Let the random variable $X$ represent the average increase of pulse rate. The sample mean $(\bar{x})$ of the data given above is given as,

$\bar{x}=\sum(x)/n$ where, $n=20$.

$\bar{x}=235/20=11.75$ and $\sigma=5$

This question requires us to conduct an hypotheses test for the population mean.

The hypotheses to be tested are,

$H_0:\mu\geqslant 12$ against $H_1:\mu\lt 12$

Since the population variance is given, we apply the normal distribution to perform this test as follow s,

The test statistic is given as,

$Z^*=(\bar{x}-\mu)/(\sigma/\sqrt{n})=(11.75-12)/(5/\sqrt{20})=-0.25/ 1.118034=-0.2236068$

The test statistic $(Z^*)$ is compared with the table value at $\alpha=5\%$ level of significance.

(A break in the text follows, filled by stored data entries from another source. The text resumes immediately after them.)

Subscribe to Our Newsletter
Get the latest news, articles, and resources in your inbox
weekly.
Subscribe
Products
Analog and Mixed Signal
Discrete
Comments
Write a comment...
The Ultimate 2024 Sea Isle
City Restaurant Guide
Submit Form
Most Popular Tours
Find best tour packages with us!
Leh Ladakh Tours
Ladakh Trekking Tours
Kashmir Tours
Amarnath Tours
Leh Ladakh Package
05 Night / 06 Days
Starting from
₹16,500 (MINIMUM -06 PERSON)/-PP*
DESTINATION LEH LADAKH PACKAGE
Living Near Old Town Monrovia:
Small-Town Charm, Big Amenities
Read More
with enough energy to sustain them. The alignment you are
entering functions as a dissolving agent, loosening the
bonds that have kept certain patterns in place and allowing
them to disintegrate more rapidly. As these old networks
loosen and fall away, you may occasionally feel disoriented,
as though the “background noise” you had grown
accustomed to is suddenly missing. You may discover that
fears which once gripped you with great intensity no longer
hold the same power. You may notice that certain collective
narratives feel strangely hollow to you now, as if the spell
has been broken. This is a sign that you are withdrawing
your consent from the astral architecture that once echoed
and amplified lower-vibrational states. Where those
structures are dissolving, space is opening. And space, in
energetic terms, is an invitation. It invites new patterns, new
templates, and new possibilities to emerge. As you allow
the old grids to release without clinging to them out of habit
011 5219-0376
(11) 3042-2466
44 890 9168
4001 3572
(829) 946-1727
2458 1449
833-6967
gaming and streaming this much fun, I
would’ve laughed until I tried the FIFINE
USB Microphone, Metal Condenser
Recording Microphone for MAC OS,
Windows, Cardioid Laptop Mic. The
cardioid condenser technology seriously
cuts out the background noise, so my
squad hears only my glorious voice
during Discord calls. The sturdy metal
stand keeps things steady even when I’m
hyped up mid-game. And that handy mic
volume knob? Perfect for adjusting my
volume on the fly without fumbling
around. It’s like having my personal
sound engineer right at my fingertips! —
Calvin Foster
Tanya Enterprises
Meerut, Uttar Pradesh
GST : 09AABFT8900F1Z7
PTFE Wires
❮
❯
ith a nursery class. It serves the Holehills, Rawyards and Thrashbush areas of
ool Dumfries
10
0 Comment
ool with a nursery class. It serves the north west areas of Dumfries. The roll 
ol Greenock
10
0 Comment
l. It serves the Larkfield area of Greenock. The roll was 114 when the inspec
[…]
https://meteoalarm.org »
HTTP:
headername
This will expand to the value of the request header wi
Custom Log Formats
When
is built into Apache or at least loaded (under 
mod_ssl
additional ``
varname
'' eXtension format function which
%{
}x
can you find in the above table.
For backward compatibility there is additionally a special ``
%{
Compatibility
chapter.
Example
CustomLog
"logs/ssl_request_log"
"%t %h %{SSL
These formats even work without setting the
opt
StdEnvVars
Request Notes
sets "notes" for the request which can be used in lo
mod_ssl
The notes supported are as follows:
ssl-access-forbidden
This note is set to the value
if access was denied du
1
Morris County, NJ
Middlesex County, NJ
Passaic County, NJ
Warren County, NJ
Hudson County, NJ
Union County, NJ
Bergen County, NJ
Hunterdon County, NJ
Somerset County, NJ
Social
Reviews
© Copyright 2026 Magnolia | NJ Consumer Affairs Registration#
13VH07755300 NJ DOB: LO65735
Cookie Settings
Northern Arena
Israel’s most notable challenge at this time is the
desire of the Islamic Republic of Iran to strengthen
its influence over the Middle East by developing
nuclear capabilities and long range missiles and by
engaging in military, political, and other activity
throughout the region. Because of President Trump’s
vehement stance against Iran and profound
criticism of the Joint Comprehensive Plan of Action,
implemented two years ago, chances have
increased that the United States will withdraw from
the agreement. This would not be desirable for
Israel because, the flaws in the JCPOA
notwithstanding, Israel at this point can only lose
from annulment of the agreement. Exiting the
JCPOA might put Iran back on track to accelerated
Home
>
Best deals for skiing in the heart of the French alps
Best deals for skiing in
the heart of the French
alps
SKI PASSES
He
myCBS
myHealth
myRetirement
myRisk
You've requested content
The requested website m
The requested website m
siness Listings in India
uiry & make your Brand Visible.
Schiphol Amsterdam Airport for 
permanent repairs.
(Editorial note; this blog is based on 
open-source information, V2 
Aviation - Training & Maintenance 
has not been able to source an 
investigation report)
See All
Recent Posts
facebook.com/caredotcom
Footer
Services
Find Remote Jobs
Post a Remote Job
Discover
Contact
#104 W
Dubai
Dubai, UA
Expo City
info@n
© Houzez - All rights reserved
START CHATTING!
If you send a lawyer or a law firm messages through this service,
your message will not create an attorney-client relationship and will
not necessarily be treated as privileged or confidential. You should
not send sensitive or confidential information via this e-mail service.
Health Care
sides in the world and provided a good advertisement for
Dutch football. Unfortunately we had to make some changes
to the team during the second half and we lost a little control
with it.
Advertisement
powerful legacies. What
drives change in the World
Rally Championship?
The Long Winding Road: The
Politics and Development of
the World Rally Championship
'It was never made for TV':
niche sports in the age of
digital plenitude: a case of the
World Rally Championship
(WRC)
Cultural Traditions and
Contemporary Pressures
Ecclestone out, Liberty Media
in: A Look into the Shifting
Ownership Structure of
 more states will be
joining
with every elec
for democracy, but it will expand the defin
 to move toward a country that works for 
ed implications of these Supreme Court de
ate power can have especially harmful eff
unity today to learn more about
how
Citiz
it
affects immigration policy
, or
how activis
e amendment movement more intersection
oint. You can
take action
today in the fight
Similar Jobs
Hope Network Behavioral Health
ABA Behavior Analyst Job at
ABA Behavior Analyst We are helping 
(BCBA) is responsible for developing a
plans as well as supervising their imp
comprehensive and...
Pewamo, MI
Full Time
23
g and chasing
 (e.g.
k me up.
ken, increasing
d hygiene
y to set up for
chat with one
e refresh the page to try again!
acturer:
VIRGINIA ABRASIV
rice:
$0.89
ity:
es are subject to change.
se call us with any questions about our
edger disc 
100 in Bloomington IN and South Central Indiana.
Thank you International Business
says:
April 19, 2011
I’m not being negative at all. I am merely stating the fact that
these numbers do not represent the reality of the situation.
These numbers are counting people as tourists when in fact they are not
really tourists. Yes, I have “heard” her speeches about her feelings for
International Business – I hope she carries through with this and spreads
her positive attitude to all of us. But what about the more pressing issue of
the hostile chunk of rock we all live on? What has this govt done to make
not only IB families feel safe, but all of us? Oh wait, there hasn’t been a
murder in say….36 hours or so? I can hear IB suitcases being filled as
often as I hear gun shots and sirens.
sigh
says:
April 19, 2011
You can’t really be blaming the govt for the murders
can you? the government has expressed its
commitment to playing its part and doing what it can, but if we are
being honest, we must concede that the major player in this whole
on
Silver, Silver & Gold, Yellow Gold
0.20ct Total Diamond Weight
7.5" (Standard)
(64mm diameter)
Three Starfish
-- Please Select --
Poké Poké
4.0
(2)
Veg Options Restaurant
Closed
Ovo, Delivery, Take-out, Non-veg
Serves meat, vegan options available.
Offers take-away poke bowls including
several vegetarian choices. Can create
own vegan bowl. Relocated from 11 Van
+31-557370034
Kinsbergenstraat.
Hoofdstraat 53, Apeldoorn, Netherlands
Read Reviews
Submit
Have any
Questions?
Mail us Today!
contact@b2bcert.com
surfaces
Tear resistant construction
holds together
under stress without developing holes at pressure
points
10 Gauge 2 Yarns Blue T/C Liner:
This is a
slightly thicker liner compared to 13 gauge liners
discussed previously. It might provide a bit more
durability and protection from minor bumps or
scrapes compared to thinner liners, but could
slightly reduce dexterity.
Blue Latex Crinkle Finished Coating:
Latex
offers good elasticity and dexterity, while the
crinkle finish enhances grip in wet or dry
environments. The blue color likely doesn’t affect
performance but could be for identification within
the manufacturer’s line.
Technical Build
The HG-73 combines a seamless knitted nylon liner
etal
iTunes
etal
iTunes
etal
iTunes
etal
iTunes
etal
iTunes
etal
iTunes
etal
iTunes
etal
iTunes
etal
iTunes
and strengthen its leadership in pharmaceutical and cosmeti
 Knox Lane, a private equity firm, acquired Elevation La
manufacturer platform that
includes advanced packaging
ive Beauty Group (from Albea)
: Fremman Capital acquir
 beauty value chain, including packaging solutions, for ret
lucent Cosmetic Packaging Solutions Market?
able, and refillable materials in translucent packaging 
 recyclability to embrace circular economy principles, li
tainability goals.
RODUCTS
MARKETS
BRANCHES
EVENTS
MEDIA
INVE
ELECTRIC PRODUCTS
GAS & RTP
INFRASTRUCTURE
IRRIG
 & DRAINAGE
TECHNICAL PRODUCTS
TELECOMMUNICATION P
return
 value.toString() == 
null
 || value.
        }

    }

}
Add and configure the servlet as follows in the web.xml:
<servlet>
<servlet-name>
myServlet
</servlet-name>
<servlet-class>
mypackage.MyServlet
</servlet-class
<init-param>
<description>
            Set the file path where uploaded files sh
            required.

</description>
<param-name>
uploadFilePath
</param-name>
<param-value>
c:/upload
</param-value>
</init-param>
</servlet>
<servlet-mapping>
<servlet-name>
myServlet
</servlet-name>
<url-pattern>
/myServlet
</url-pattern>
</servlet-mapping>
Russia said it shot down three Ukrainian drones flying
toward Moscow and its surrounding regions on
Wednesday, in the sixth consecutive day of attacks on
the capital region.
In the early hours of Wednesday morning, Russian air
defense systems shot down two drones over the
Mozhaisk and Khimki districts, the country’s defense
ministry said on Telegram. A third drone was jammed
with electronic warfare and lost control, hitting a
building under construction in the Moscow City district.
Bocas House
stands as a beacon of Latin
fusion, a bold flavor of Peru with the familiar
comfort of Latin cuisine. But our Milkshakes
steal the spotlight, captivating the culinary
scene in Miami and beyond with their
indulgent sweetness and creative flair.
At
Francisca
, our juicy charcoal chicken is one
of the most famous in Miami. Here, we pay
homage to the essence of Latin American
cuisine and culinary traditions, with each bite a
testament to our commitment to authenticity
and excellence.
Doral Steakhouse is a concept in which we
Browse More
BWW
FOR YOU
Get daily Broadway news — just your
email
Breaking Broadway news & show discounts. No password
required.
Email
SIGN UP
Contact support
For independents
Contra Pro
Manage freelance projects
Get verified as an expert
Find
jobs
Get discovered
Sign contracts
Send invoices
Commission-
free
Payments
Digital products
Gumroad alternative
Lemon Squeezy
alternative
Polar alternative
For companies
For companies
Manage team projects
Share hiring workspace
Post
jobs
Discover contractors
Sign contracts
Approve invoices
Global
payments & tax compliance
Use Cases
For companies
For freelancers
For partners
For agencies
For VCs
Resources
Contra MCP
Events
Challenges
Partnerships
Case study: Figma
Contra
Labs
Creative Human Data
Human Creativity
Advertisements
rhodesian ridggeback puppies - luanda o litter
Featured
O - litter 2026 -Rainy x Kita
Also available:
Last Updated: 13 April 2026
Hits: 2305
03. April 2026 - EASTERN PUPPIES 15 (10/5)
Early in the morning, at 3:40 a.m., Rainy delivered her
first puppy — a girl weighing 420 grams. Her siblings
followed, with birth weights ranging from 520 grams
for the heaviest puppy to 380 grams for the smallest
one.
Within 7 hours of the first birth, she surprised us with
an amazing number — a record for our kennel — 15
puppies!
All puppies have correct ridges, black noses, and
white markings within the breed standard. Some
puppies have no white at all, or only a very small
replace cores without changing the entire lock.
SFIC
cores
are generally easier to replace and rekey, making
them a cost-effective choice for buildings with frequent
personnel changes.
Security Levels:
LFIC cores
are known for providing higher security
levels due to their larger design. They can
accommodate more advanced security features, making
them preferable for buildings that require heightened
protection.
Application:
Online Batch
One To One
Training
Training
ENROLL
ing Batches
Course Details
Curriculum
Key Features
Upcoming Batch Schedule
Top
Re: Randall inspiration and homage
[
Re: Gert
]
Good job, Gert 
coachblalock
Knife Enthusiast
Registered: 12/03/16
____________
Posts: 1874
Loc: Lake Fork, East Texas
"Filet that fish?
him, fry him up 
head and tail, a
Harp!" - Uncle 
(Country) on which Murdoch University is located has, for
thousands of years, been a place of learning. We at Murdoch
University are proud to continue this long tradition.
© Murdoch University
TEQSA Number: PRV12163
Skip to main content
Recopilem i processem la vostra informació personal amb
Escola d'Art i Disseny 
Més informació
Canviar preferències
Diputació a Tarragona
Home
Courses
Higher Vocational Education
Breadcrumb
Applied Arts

The table value $Z_{0.05}$ is obtained by entering the following command in $R$,

> qnorm(0.05)

[1] -1.644854

The output of -1.644854 is the table value, that is, $Z_{0.05}=-1.644854$ and the null hypothesis is rejected if $Z^*\lt Z_{0.05}.$

Since $Z^*=-0.2236068\gt Z_{0.05}=-1.644854$, we fail to reject the null hypothesis and conclude that there is no enough proof to show that this group has a lower average increase of pulse rate than the ones in general at $5\%$ level of significance.